- [EXERCISE BRIEF]
Print the entries below again exactly as they stand, but skip any picture.

- [DATA SHOWN]

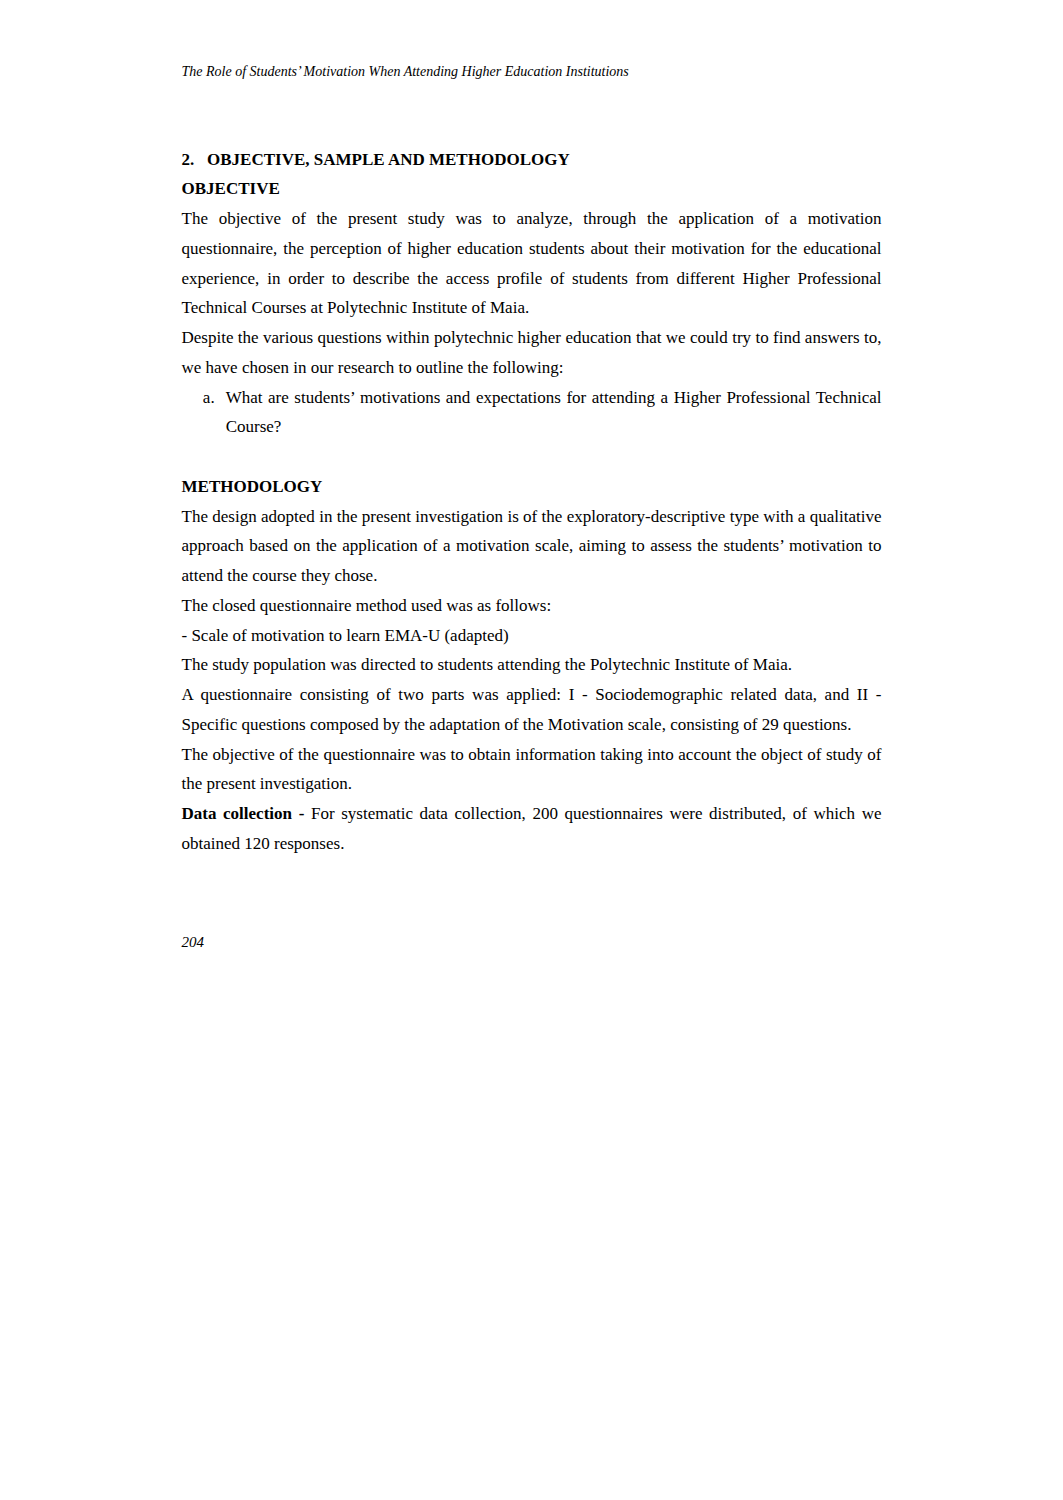The Role of Students’ Motivation When Attending Higher Education Institutions
2. OBJECTIVE, SAMPLE AND METHODOLOGY
OBJECTIVE
The objective of the present study was to analyze, through the application of a motivation questionnaire, the perception of higher education students about their motivation for the educational experience, in order to describe the access profile of students from different Higher Professional Technical Courses at Polytechnic Institute of Maia.
Despite the various questions within polytechnic higher education that we could try to find answers to, we have chosen in our research to outline the following:
What are students’ motivations and expectations for attending a Higher Professional Technical Course?
METHODOLOGY
The design adopted in the present investigation is of the exploratory-descriptive type with a qualitative approach based on the application of a motivation scale, aiming to assess the students’ motivation to attend the course they chose.
The closed questionnaire method used was as follows:
- Scale of motivation to learn EMA-U (adapted)
The study population was directed to students attending the Polytechnic Institute of Maia.
A questionnaire consisting of two parts was applied: I - Sociodemographic related data, and II - Specific questions composed by the adaptation of the Motivation scale, consisting of 29 questions.
The objective of the questionnaire was to obtain information taking into account the object of study of the present investigation.
Data collection - For systematic data collection, 200 questionnaires were distributed, of which we obtained 120 responses.
204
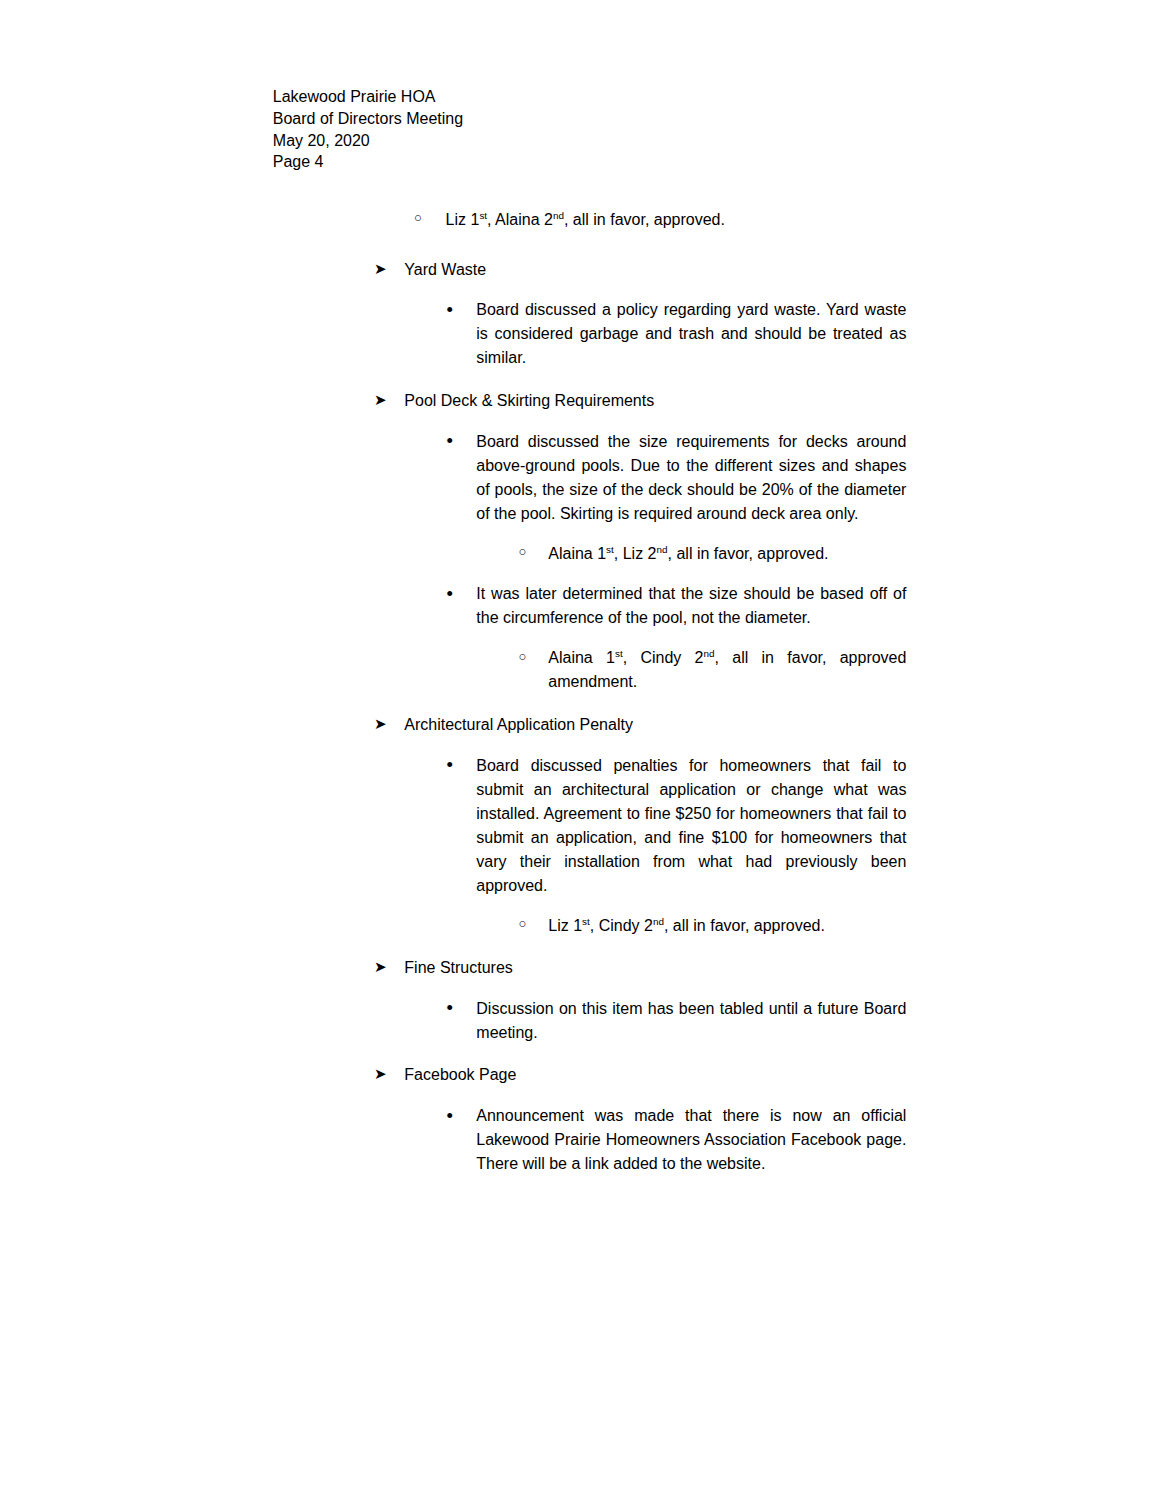Lakewood Prairie HOA
Board of Directors Meeting
May 20, 2020
Page 4
Liz 1st, Alaina 2nd, all in favor, approved.
Yard Waste
Board discussed a policy regarding yard waste. Yard waste is considered garbage and trash and should be treated as similar.
Pool Deck & Skirting Requirements
Board discussed the size requirements for decks around above-ground pools. Due to the different sizes and shapes of pools, the size of the deck should be 20% of the diameter of the pool. Skirting is required around deck area only.
Alaina 1st, Liz 2nd, all in favor, approved.
It was later determined that the size should be based off of the circumference of the pool, not the diameter.
Alaina 1st, Cindy 2nd, all in favor, approved amendment.
Architectural Application Penalty
Board discussed penalties for homeowners that fail to submit an architectural application or change what was installed. Agreement to fine $250 for homeowners that fail to submit an application, and fine $100 for homeowners that vary their installation from what had previously been approved.
Liz 1st, Cindy 2nd, all in favor, approved.
Fine Structures
Discussion on this item has been tabled until a future Board meeting.
Facebook Page
Announcement was made that there is now an official Lakewood Prairie Homeowners Association Facebook page. There will be a link added to the website.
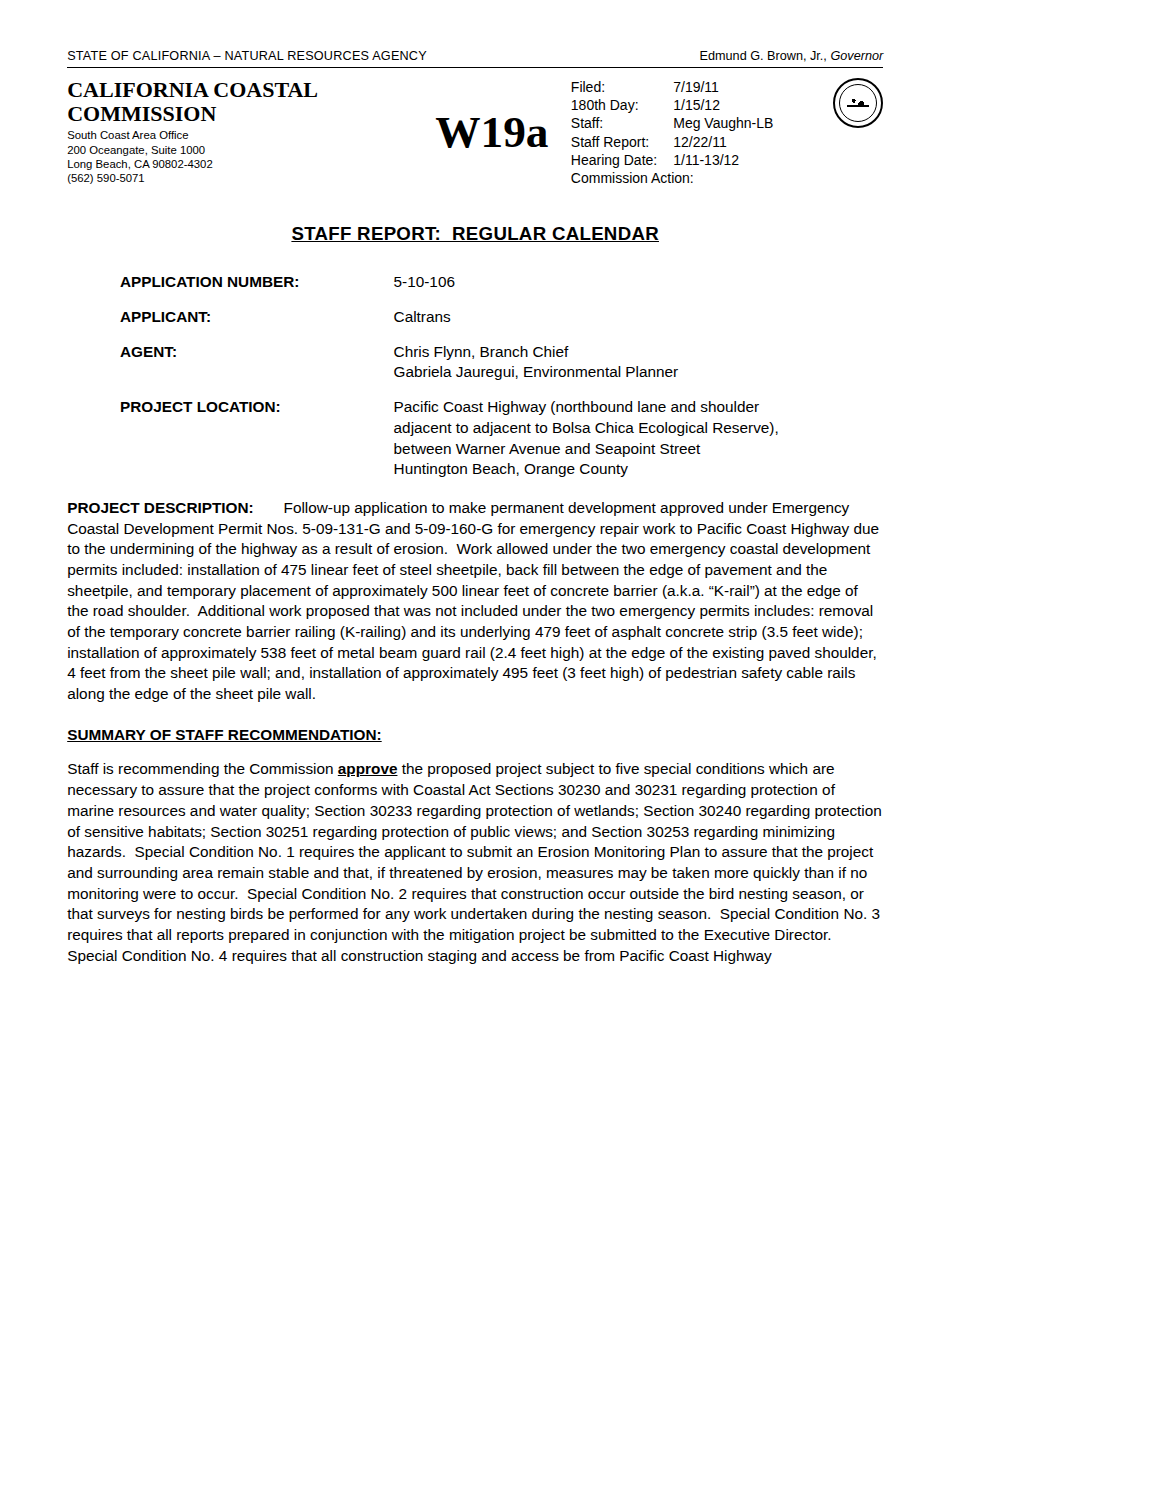STATE OF CALIFORNIA – NATURAL RESOURCES AGENCY
Edmund G. Brown, Jr., Governor
CALIFORNIA COASTAL COMMISSION
South Coast Area Office
200 Oceangate, Suite 1000
Long Beach, CA 90802-4302
(562) 590-5071
W19a
| Filed: | 7/19/11 |
| 180th Day: | 1/15/12 |
| Staff: | Meg Vaughn-LB |
| Staff Report: | 12/22/11 |
| Hearing Date: | 1/11-13/12 |
| Commission Action: |
STAFF REPORT: REGULAR CALENDAR
APPLICATION NUMBER:
5-10-106
APPLICANT:
Caltrans
AGENT:
Chris Flynn, Branch Chief Gabriela Jauregui, Environmental Planner
PROJECT LOCATION:
Pacific Coast Highway (northbound lane and shoulder adjacent to adjacent to Bolsa Chica Ecological Reserve), between Warner Avenue and Seapoint Street Huntington Beach, Orange County
PROJECT DESCRIPTION: Follow-up application to make permanent development approved under Emergency Coastal Development Permit Nos. 5-09-131-G and 5-09-160-G for emergency repair work to Pacific Coast Highway due to the undermining of the highway as a result of erosion. Work allowed under the two emergency coastal development permits included: installation of 475 linear feet of steel sheetpile, back fill between the edge of pavement and the sheetpile, and temporary placement of approximately 500 linear feet of concrete barrier (a.k.a. “K-rail”) at the edge of the road shoulder. Additional work proposed that was not included under the two emergency permits includes: removal of the temporary concrete barrier railing (K-railing) and its underlying 479 feet of asphalt concrete strip (3.5 feet wide); installation of approximately 538 feet of metal beam guard rail (2.4 feet high) at the edge of the existing paved shoulder, 4 feet from the sheet pile wall; and, installation of approximately 495 feet (3 feet high) of pedestrian safety cable rails along the edge of the sheet pile wall.
SUMMARY OF STAFF RECOMMENDATION:
Staff is recommending the Commission approve the proposed project subject to five special conditions which are necessary to assure that the project conforms with Coastal Act Sections 30230 and 30231 regarding protection of marine resources and water quality; Section 30233 regarding protection of wetlands; Section 30240 regarding protection of sensitive habitats; Section 30251 regarding protection of public views; and Section 30253 regarding minimizing hazards. Special Condition No. 1 requires the applicant to submit an Erosion Monitoring Plan to assure that the project and surrounding area remain stable and that, if threatened by erosion, measures may be taken more quickly than if no monitoring were to occur. Special Condition No. 2 requires that construction occur outside the bird nesting season, or that surveys for nesting birds be performed for any work undertaken during the nesting season. Special Condition No. 3 requires that all reports prepared in conjunction with the mitigation project be submitted to the Executive Director. Special Condition No. 4 requires that all construction staging and access be from Pacific Coast Highway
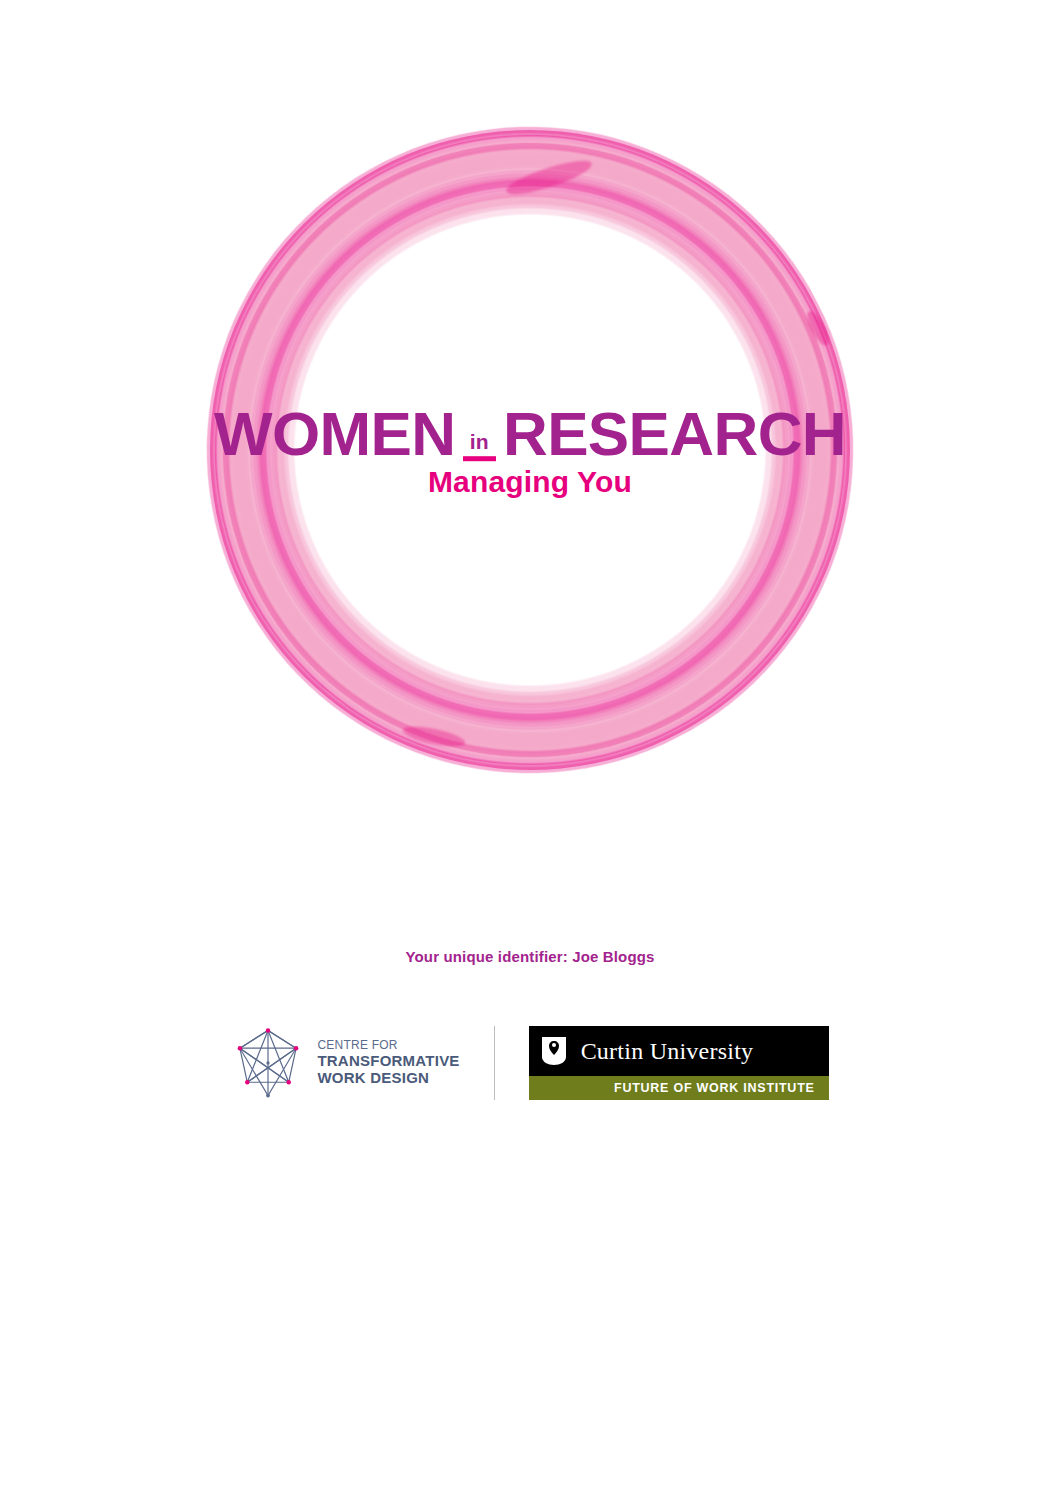WOMEN in RESEARCH Managing You
Your unique identifier: Joe Bloggs
Centre for
Transformative
Work Design
Curtin University
Future of Work Institute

- [REPLY]
The Role of Students’ Motivation When Attending Higher Education Institutions
2. OBJECTIVE, SAMPLE AND METHODOLOGY
OBJECTIVE
The objective of the present study was to analyze, through the application of a motivation questionnaire, the perception of higher education students about their motivation for the educational experience, in order to describe the access profile of students from different Higher Professional Technical Courses at Polytechnic Institute of Maia.
Despite the various questions within polytechnic higher education that we could try to find answers to, we have chosen in our research to outline the following:
What are students’ motivations and expectations for attending a Higher Professional Technical Course?
METHODOLOGY
The design adopted in the present investigation is of the exploratory-descriptive type with a qualitative approach based on the application of a motivation scale, aiming to assess the students’ motivation to attend the course they chose.
The closed questionnaire method used was as follows:
- Scale of motivation to learn EMA-U (adapted)
The study population was directed to students attending the Polytechnic Institute of Maia.
A questionnaire consisting of two parts was applied: I - Sociodemographic related data, and II - Specific questions composed by the adaptation of the Motivation scale, consisting of 29 questions.
The objective of the questionnaire was to obtain information taking into account the object of study of the present investigation.
Data collection - For systematic data collection, 200 questionnaires were distributed, of which we obtained 120 responses.
204
Lakewood Prairie HOA
Board of Directors Meeting
May 20, 2020
Page 4
Liz 1st, Alaina 2nd, all in favor, approved.
Yard Waste
Board discussed a policy regarding yard waste. Yard waste is considered garbage and trash and should be treated as similar.
Pool Deck & Skirting Requirements
Board discussed the size requirements for decks around above-ground pools. Due to the different sizes and shapes of pools, the size of the deck should be 20% of the diameter of the pool. Skirting is required around deck area only.
Alaina 1st, Liz 2nd, all in favor, approved.
It was later determined that the size should be based off of the circumference of the pool, not the diameter.
Alaina 1st, Cindy 2nd, all in favor, approved amendment.
Architectural Application Penalty
Board discussed penalties for homeowners that fail to submit an architectural application or change what was installed. Agreement to fine $250 for homeowners that fail to submit an application, and fine $100 for homeowners that vary their installation from what had previously been approved.
Liz 1st, Cindy 2nd, all in favor, approved.
Fine Structures
Discussion on this item has been tabled until a future Board meeting.
Facebook Page
Announcement was made that there is now an official Lakewood Prairie Homeowners Association Facebook page. There will be a link added to the website.
STATE OF CALIFORNIA – NATURAL RESOURCES AGENCY
Edmund G. Brown, Jr., Governor
CALIFORNIA COASTAL COMMISSION
South Coast Area Office
200 Oceangate, Suite 1000
Long Beach, CA 90802-4302
(562) 590-5071
W19a
| Filed: | 7/19/11 |
| 180th Day: | 1/15/12 |
| Staff: | Meg Vaughn-LB |
| Staff Report: | 12/22/11 |
| Hearing Date: | 1/11-13/12 |
| Commission Action: |
STAFF REPORT: REGULAR CALENDAR
APPLICATION NUMBER:
5-10-106
APPLICANT:
Caltrans
AGENT:
Chris Flynn, Branch Chief Gabriela Jauregui, Environmental Planner
PROJECT LOCATION:
Pacific Coast Highway (northbound lane and shoulder adjacent to adjacent to Bolsa Chica Ecological Reserve), between Warner Avenue and Seapoint Street Huntington Beach, Orange County
PROJECT DESCRIPTION: Follow-up application to make permanent development approved under Emergency Coastal Development Permit Nos. 5-09-131-G and 5-09-160-G for emergency repair work to Pacific Coast Highway due to the undermining of the highway as a result of erosion. Work allowed under the two emergency coastal development permits included: installation of 475 linear feet of steel sheetpile, back fill between the edge of pavement and the sheetpile, and temporary placement of approximately 500 linear feet of concrete barrier (a.k.a. “K-rail”) at the edge of the road shoulder. Additional work proposed that was not included under the two emergency permits includes: removal of the temporary concrete barrier railing (K-railing) and its underlying 479 feet of asphalt concrete strip (3.5 feet wide); installation of approximately 538 feet of metal beam guard rail (2.4 feet high) at the edge of the existing paved shoulder, 4 feet from the sheet pile wall; and, installation of approximately 495 feet (3 feet high) of pedestrian safety cable rails along the edge of the sheet pile wall.
SUMMARY OF STAFF RECOMMENDATION:
Staff is recommending the Commission approve the proposed project subject to five special conditions which are necessary to assure that the project conforms with Coastal Act Sections 30230 and 30231 regarding protection of marine resources and water quality; Section 30233 regarding protection of wetlands; Section 30240 regarding protection of sensitive habitats; Section 30251 regarding protection of public views; and Section 30253 regarding minimizing hazards. Special Condition No. 1 requires the applicant to submit an Erosion Monitoring Plan to assure that the project and surrounding area remain stable and that, if threatened by erosion, measures may be taken more quickly than if no monitoring were to occur. Special Condition No. 2 requires that construction occur outside the bird nesting season, or that surveys for nesting birds be performed for any work undertaken during the nesting season. Special Condition No. 3 requires that all reports prepared in conjunction with the mitigation project be submitted to the Executive Director. Special Condition No. 4 requires that all construction staging and access be from Pacific Coast Highway
WOMEN in RESEARCH Managing You
Your unique identifier: Joe Bloggs
Centre for
Transformative
Work Design
Curtin University
Future of Work Institute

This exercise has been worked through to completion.